(Reuters) -Kroger and Albertsons Cos will sell an extra 166 stores to C&S Wholesale Grocers under an amended deal to get regulatory approval for their proposed $25 billion merger, the companies said on Monday.
The companies have been looking to offload stores to address regulatory concerns that the merger would lead to higher prices, store closures and job losses that have risen since they first announced the merger in October 2022.
Under the new agreement, C&S will pay Kroger an all-cash consideration of about $2.9 billion, up from the previous payout of $1.9 billion.
Kroger had earlier proposed divesting 413 stores and eight distribution centers to C&S Wholesale Grocers.

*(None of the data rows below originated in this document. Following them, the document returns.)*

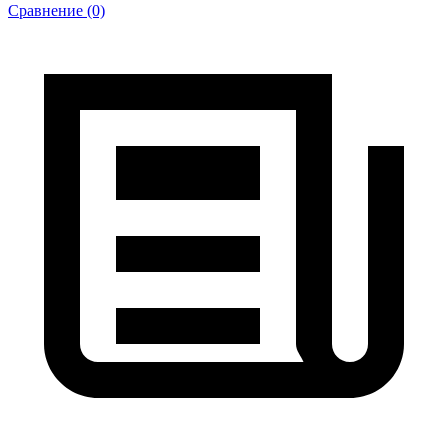
Сравнение (0)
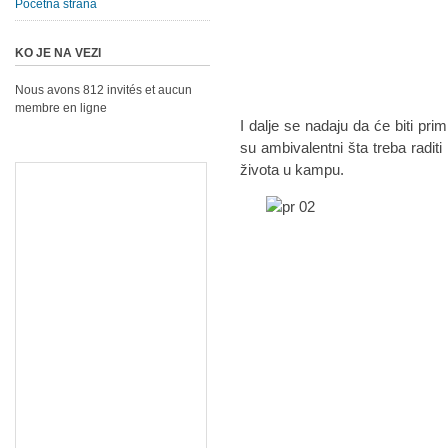
Početna strana
KO JE NA VEZI
Nous avons 812 invités et aucun
membre en ligne
I dalje se nadaju da će biti prim
su ambivalentni šta treba radit
života u kampu.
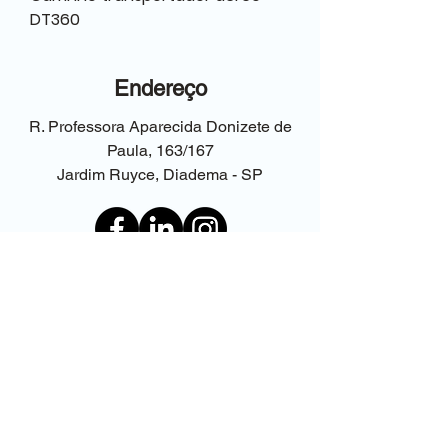
DT360
Endereço
R. Professora Aparecida Donizete de
Paula, 163/167
Jardim Ruyce, Diadema - SP
Contato
compras@malutek.com.br
(11) 4056-7810
(11) 96188-7984
Fale com o time comercial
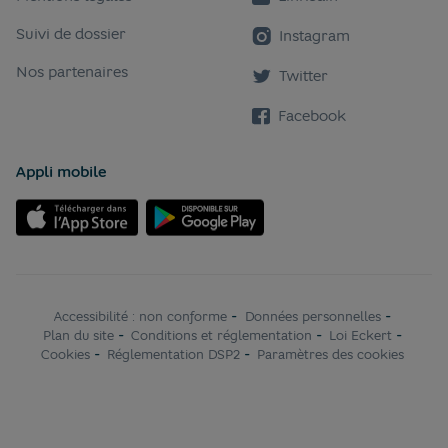
Suivi de dossier
Instagram
Nos partenaires
Twitter
Facebook
Appli mobile
Accessibilité : non conforme
-
Données personnelles
-
Plan du site
-
Conditions et réglementation
-
Loi Eckert
-
Cookies
-
Réglementation DSP2
-
Paramètres des cookies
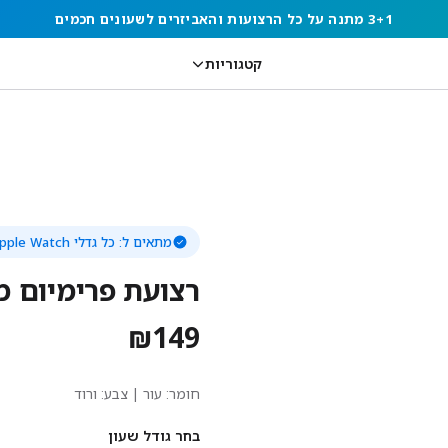
3+1 מתנה על כל הרצועות והאביזרים לשעונים חכמים
קטגוריות
מתאים ל:
כל גדלי Apple Watch
רצועת פרימיום מ
₪
149
חומר:
עור
| צבע: ורוד
בחר גודל שעון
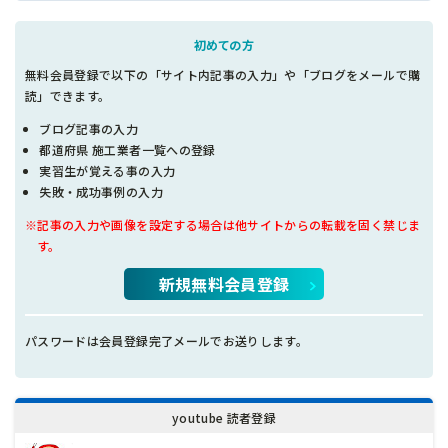
初めての方
無料会員登録で以下の「サイト内記事の入力」や「ブログをメールで購
読」できます。
ブログ記事の入力
都道府県 施工業者一覧への登録
実習生が覚える事の入力
失敗・成功事例の入力
※記事の入力や画像を設定する場合は他サイトからの転載を固く禁じま
す。
新規無料会員登録
パスワードは会員登録完了メールでお送りします。
youtube 読者登録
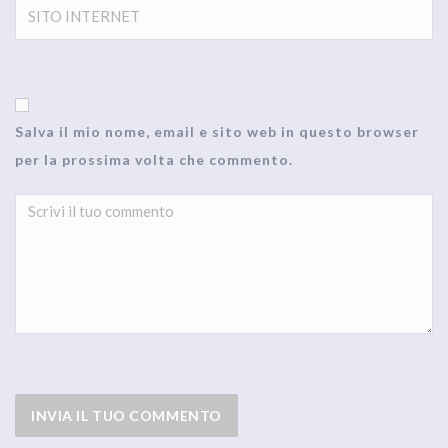
Salva il mio nome, email e sito web in questo browser
per la prossima volta che commento.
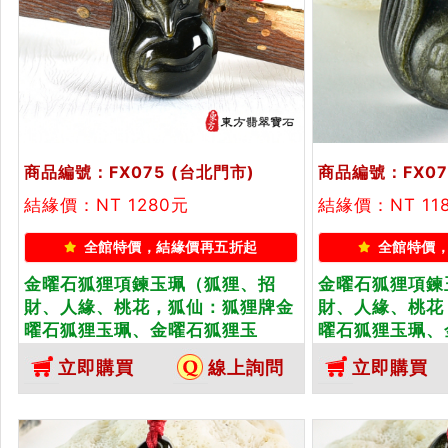
商品編號：FX075
(台北門市)
商品編號：FX07
結緣價：NT 1280元
結緣價：NT 11
全館特價，結緣價再五折起
全館特價
金曜石狐狸項鍊玉珮（狐狸、招
金曜石狐狸項鍊
財、人緣、桃花，狐仙：狐狸牌金
財、人緣、桃花
曜石狐狸玉珮、金曜石狐狸玉
曜石狐狸玉珮、
墜）。金曜石狐狸，FX075。客製
墜、）。金曜石狐
立即購買
線上詢問
立即購買
化訂做各種金曜石狐狸吊墜玉珮項
製化訂做各種金
鍊。★附東方翡翠寶石保證
項鍊。★附東方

The additional 166 stores will see a total of 579 stores being sold to and operated by the new owner, C&S.
In February this year, the U.S. Federal Trade Commission (FTC) and eight states sued to block the deal, saying it would raise grocery prices for millions of Americans.
A district court in Oregon has set an August date for a hearing the FTC’s bid for a preliminary injunction to block the deal, which would strengthen Kroger’s position as the second-largest player in the U.S. grocery market behind Walmart.
Kroger CEO Rodney McMullen said the new plan “… continues to ensure no stores will close as a result of the merger and that all frontline associates will remain employed.”
Under the amended agreement, Kroger will also sell the Haggen banner to C&S and also provide access to the Signature and O Organics private label brands.
“One of the primary arguments against the original divestiture package was that C&S does not have meaningful operational experience and that they have a history of flipping retail assets. In our view, more stores does not change that argument much,” Steven Shemesh, RBC Capital Markets analyst, said.